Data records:
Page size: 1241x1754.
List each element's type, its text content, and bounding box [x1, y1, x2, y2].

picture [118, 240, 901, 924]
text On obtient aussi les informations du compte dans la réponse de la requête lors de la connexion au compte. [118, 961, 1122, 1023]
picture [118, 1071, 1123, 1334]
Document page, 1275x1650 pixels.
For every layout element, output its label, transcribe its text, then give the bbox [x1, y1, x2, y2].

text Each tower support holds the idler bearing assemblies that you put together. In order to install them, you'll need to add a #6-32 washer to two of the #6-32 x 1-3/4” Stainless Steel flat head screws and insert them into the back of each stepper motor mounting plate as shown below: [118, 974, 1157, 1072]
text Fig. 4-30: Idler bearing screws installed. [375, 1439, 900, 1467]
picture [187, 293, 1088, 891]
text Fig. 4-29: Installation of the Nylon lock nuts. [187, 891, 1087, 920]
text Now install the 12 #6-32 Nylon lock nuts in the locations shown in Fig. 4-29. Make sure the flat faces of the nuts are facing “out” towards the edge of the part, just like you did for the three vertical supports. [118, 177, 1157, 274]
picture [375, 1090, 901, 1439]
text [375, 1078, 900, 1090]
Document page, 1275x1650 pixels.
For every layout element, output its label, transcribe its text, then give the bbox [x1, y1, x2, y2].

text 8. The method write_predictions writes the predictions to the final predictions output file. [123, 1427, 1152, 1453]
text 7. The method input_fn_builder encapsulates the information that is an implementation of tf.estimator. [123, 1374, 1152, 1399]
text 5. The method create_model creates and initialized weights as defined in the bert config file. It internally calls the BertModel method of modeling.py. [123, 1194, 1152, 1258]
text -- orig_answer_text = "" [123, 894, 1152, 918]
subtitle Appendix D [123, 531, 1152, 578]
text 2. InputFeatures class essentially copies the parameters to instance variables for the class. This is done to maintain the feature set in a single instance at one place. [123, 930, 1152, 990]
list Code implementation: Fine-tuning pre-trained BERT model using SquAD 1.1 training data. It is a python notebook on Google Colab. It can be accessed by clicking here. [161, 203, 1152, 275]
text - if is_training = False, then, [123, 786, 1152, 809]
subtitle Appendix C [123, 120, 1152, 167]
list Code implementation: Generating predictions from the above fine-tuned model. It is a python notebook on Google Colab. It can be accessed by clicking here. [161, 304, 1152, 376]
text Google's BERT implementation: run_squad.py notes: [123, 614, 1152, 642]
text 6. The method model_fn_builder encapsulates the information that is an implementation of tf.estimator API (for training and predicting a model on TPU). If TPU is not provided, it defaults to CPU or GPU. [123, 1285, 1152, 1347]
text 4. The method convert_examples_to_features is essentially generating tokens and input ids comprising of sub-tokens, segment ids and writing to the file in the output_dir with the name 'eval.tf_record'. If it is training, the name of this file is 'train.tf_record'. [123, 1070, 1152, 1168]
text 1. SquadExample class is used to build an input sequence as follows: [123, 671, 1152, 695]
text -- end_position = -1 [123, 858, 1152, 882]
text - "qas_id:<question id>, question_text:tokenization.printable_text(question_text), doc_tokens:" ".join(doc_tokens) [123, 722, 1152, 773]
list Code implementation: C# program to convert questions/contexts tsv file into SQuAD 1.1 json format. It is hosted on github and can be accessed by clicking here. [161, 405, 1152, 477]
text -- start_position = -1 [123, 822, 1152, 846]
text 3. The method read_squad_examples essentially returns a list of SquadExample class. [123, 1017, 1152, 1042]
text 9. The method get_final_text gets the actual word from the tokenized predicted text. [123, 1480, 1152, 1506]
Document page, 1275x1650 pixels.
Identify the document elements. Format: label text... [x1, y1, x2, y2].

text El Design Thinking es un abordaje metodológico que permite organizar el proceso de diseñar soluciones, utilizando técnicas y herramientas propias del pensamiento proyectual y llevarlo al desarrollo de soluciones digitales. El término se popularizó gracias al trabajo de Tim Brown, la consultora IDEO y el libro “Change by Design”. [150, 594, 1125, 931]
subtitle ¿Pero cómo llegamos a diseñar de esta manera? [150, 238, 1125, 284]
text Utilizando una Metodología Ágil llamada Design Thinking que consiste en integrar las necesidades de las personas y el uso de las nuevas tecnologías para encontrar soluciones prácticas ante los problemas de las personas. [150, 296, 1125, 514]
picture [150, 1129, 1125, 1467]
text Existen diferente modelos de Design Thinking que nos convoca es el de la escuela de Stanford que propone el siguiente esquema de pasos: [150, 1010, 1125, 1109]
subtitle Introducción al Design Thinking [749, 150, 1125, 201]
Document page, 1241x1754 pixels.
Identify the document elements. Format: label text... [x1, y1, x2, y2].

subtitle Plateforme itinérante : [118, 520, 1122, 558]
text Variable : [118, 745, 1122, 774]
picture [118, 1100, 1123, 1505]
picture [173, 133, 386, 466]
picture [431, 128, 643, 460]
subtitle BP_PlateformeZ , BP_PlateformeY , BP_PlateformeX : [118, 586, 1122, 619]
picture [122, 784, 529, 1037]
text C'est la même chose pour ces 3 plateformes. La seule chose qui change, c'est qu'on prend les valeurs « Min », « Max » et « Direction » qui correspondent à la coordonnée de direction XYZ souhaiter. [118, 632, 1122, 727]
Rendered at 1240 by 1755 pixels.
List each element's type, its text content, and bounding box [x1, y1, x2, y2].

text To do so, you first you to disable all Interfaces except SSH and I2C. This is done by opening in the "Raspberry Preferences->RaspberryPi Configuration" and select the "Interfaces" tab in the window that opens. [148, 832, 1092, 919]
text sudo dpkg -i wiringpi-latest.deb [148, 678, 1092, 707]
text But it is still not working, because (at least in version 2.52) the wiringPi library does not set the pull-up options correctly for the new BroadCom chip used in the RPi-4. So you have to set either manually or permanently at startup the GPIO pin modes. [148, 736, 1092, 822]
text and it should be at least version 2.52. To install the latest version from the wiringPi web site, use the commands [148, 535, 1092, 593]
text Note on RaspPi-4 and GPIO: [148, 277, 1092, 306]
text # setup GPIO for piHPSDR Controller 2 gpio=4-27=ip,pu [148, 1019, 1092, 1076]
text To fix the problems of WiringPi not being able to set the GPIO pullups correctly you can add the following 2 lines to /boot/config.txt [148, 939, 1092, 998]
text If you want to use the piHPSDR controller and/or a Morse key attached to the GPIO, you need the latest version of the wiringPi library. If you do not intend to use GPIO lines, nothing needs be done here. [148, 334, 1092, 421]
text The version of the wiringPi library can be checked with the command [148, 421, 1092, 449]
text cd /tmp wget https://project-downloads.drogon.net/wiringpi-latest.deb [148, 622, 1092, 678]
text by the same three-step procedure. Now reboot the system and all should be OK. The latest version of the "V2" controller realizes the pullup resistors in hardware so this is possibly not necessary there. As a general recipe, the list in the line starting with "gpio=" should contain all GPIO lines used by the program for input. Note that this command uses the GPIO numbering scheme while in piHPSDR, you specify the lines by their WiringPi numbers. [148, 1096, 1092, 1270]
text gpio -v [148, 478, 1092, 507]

EXERCISE DIRECTIONS → Render every line of the data records above as a Markdown table with the columns Row and Line, numbering the rows and omitting blank lines.

ANSWER TO THIS EXERCISE →
| Row | Line |
|---|---|
| 1 | Page size: 1241x1754. |
| 2 | List each element's type, its text content, and bounding box [x1, y1, x2, y2]. |
| 3 | picture [118, 240, 901, 924] |
| 4 | text On obtient aussi les informations du compte dans la réponse de la requête lors de la connexion au compte. [118, 961, 1122, 1023] |
| 5 | picture [118, 1071, 1123, 1334] |
| 6 | Document page, 1275x1650 pixels. |
| 7 | For every layout element, output its label, transcribe its text, then give the bbox [x1, y1, x2, y2]. |
| 8 | text Each tower support holds the idler bearing assemblies that you put together. In order to install them, you'll need to add a #6-32 washer to two of the #6-32 x 1-3/4” Stainless Steel flat head screws and insert them into the back of each stepper motor mounting plate as shown below: [118, 974, 1157, 1072] |
| 9 | text Fig. 4-30: Idler bearing screws installed. [375, 1439, 900, 1467] |
| 10 | picture [187, 293, 1088, 891] |
| 11 | text Fig. 4-29: Installation of the Nylon lock nuts. [187, 891, 1087, 920] |
| 12 | text Now install the 12 #6-32 Nylon lock nuts in the locations shown in Fig. 4-29. Make sure the flat faces of the nuts are facing “out” towards the edge of the part, just like you did for the three vertical supports. [118, 177, 1157, 274] |
| 13 | picture [375, 1090, 901, 1439] |
| 14 | text [375, 1078, 900, 1090] |
| 15 | Document page, 1275x1650 pixels. |
| 16 | For every layout element, output its label, transcribe its text, then give the bbox [x1, y1, x2, y2]. |
| 17 | text 8. The method write_predictions writes the predictions to the final predictions output file. [123, 1427, 1152, 1453] |
| 18 | text 7. The method input_fn_builder encapsulates the information that is an implementation of tf.estimator. [123, 1374, 1152, 1399] |
| 19 | text 5. The method create_model creates and initialized weights as defined in the bert config file. It internally calls the BertModel method of modeling.py. [123, 1194, 1152, 1258] |
| 20 | text -- orig_answer_text = "" [123, 894, 1152, 918] |
| 21 | subtitle Appendix D [123, 531, 1152, 578] |
| 22 | text 2. InputFeatures class essentially copies the parameters to instance variables for the class. This is done to maintain the feature set in a single instance at one place. [123, 930, 1152, 990] |
| 23 | list Code implementation: Fine-tuning pre-trained BERT model using SquAD 1.1 training data. It is a python notebook on Google Colab. It can be accessed by clicking here. [161, 203, 1152, 275] |
| 24 | text - if is_training = False, then, [123, 786, 1152, 809] |
| 25 | subtitle Appendix C [123, 120, 1152, 167] |
| 26 | list Code implementation: Generating predictions from the above fine-tuned model. It is a python notebook on Google Colab. It can be accessed by clicking here. [161, 304, 1152, 376] |
| 27 | text Google's BERT implementation: run_squad.py notes: [123, 614, 1152, 642] |
| 28 | text 6. The method model_fn_builder encapsulates the information that is an implementation of tf.estimator API (for training and predicting a model on TPU). If TPU is not provided, it defaults to CPU or GPU. [123, 1285, 1152, 1347] |
| 29 | text 4. The method convert_examples_to_features is essentially generating tokens and input ids comprising of sub-tokens, segment ids and writing to the file in the output_dir with the name 'eval.tf_record'. If it is training, the name of this file is 'train.tf_record'. [123, 1070, 1152, 1168] |
| 30 | text 1. SquadExample class is used to build an input sequence as follows: [123, 671, 1152, 695] |
| 31 | text -- end_position = -1 [123, 858, 1152, 882] |
| 32 | text - "qas_id:<question id>, question_text:tokenization.printable_text(question_text), doc_tokens:" ".join(doc_tokens) [123, 722, 1152, 773] |
| 33 | list Code implementation: C# program to convert questions/contexts tsv file into SQuAD 1.1 json format. It is hosted on github and can be accessed by clicking here. [161, 405, 1152, 477] |
| 34 | text -- start_position = -1 [123, 822, 1152, 846] |
| 35 | text 3. The method read_squad_examples essentially returns a list of SquadExample class. [123, 1017, 1152, 1042] |
| 36 | text 9. The method get_final_text gets the actual word from the tokenized predicted text. [123, 1480, 1152, 1506] |
| 37 | Document page, 1275x1650 pixels. |
| 38 | Identify the document elements. Format: label text... [x1, y1, x2, y2]. |
| 39 | text El Design Thinking es un abordaje metodológico que permite organizar el proceso de diseñar soluciones, utilizando técnicas y herramientas propias del pensamiento proyectual y llevarlo al desarrollo de soluciones digitales. El término se popularizó gracias al trabajo de Tim Brown, la consultora IDEO y el libro “Change by Design”. [150, 594, 1125, 931] |
| 40 | subtitle ¿Pero cómo llegamos a diseñar de esta manera? [150, 238, 1125, 284] |
| 41 | text Utilizando una Metodología Ágil llamada Design Thinking que consiste en integrar las necesidades de las personas y el uso de las nuevas tecnologías para encontrar soluciones prácticas ante los problemas de las personas. [150, 296, 1125, 514] |
| 42 | picture [150, 1129, 1125, 1467] |
| 43 | text Existen diferente modelos de Design Thinking que nos convoca es el de la escuela de Stanford que propone el siguiente esquema de pasos: [150, 1010, 1125, 1109] |
| 44 | subtitle Introducción al Design Thinking [749, 150, 1125, 201] |
| 45 | Document page, 1241x1754 pixels. |
| 46 | Identify the document elements. Format: label text... [x1, y1, x2, y2]. |
| 47 | subtitle Plateforme itinérante : [118, 520, 1122, 558] |
| 48 | text Variable : [118, 745, 1122, 774] |
| 49 | picture [118, 1100, 1123, 1505] |
| 50 | picture [173, 133, 386, 466] |
| 51 | picture [431, 128, 643, 460] |
| 52 | subtitle BP_PlateformeZ , BP_PlateformeY , BP_PlateformeX : [118, 586, 1122, 619] |
| 53 | picture [122, 784, 529, 1037] |
| 54 | text C'est la même chose pour ces 3 plateformes. La seule chose qui change, c'est qu'on prend les valeurs « Min », « Max » et « Direction » qui correspondent à la coordonnée de direction XYZ souhaiter. [118, 632, 1122, 727] |
| 55 | Rendered at 1240 by 1755 pixels. |
| 56 | List each element's type, its text content, and bounding box [x1, y1, x2, y2]. |
| 57 | text To do so, you first you to disable all Interfaces except SSH and I2C. This is done by opening in the "Raspberry Preferences->RaspberryPi Configuration" and select the "Interfaces" tab in the window that opens. [148, 832, 1092, 919] |
| 58 | text sudo dpkg -i wiringpi-latest.deb [148, 678, 1092, 707] |
| 59 | text But it is still not working, because (at least in version 2.52) the wiringPi library does not set the pull-up options correctly for the new BroadCom chip used in the RPi-4. So you have to set either manually or permanently at startup the GPIO pin modes. [148, 736, 1092, 822] |
| 60 | text and it should be at least version 2.52. To install the latest version from the wiringPi web site, use the commands [148, 535, 1092, 593] |
| 61 | text Note on RaspPi-4 and GPIO: [148, 277, 1092, 306] |
| 62 | text # setup GPIO for piHPSDR Controller 2 gpio=4-27=ip,pu [148, 1019, 1092, 1076] |
| 63 | text To fix the problems of WiringPi not being able to set the GPIO pullups correctly you can add the following 2 lines to /boot/config.txt [148, 939, 1092, 998] |
| 64 | text If you want to use the piHPSDR controller and/or a Morse key attached to the GPIO, you need the latest version of the wiringPi library. If you do not intend to use GPIO lines, nothing needs be done here. [148, 334, 1092, 421] |
| 65 | text The version of the wiringPi library can be checked with the command [148, 421, 1092, 449] |
| 66 | text cd /tmp wget https://project-downloads.drogon.net/wiringpi-latest.deb [148, 622, 1092, 678] |
| 67 | text by the same three-step procedure. Now reboot the system and all should be OK. The latest version of the "V2" controller realizes the pullup resistors in hardware so this is possibly not necessary there. As a general recipe, the list in the line starting with "gpio=" should contain all GPIO lines used by the program for input. Note that this command uses the GPIO numbering scheme while in piHPSDR, you specify the lines by their WiringPi numbers. [148, 1096, 1092, 1270] |
| 68 | text gpio -v [148, 478, 1092, 507] |